• PROBLEM 1:
From the forum thread below, list the username and date shown in each post heading.
• PROBLEM 2:
Using the forum thread below, say whether each statement agrees with it, and quote the words that decide it: (a) Megina has been writing a story on Wattpad; (b) Vakash_Darkbane often receives feedback; (c) Vakash_Darkbane says his fans waited 10 years for him to publish something.

** SUPPLIED TEXT follows **

# Curious Writer...



## Megina (Oct 25, 2020)

I've been working on an Original Story on Wattpad.
I'm a beginner by all means- But I was curious...

*How does writing do here on FA?

Do you guys see a lot of engagement from your readers?*

I'm struggling a bit with motivation... And feel that a little more engagement might encourage me to keep going.
Knowing that someone is waiting for that next update just really lights a fire in me ~
So I was debating putting my story up here too if it might help... o':


----------



## Vakash_Darkbane (Oct 26, 2020)

I do ok, at least from what I can tell.  I hardly ever get feedback, but I'm aware of what my faults are but can't ever get anyone to help me with editing.   I know I get more watchers when I post stories and the view counts climb so.... It's hard to say. I don't really worry about my fans they had to wait 10 years for me to publish something and when I did they just flocked to it.   So just post, it never hurts.


----------



## Megina (Oct 26, 2020)

** End of SUPPLIED TEXT **
** DATA BLOCK follows **

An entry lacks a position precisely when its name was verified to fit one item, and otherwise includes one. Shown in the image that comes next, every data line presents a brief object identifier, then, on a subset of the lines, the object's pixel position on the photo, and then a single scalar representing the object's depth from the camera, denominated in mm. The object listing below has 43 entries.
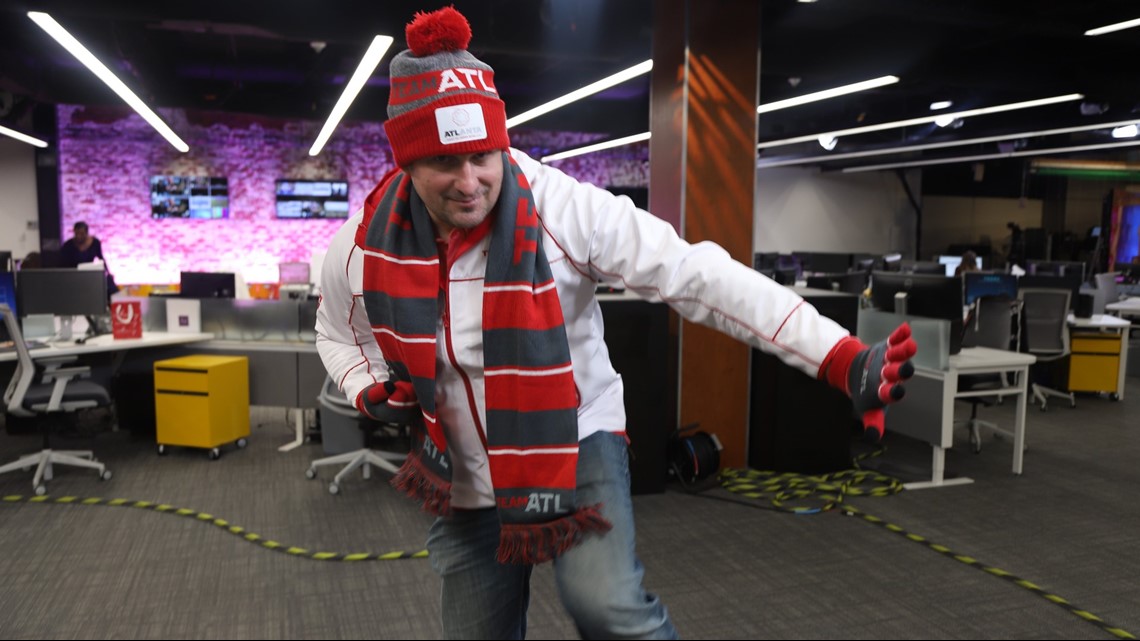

** End of DATA BLOCK **

• TASK SOLUTION 1:
- Megina (Oct 25, 2020)
- Vakash_Darkbane (Oct 26, 2020)
- Megina (Oct 26, 2020)

• TASK SOLUTION 2:
(a) Yes: "I've been working on an Original Story on Wattpad."
(b) No: "I hardly ever get feedback"
(c) Yes: "they had to wait 10 years for me to publish something"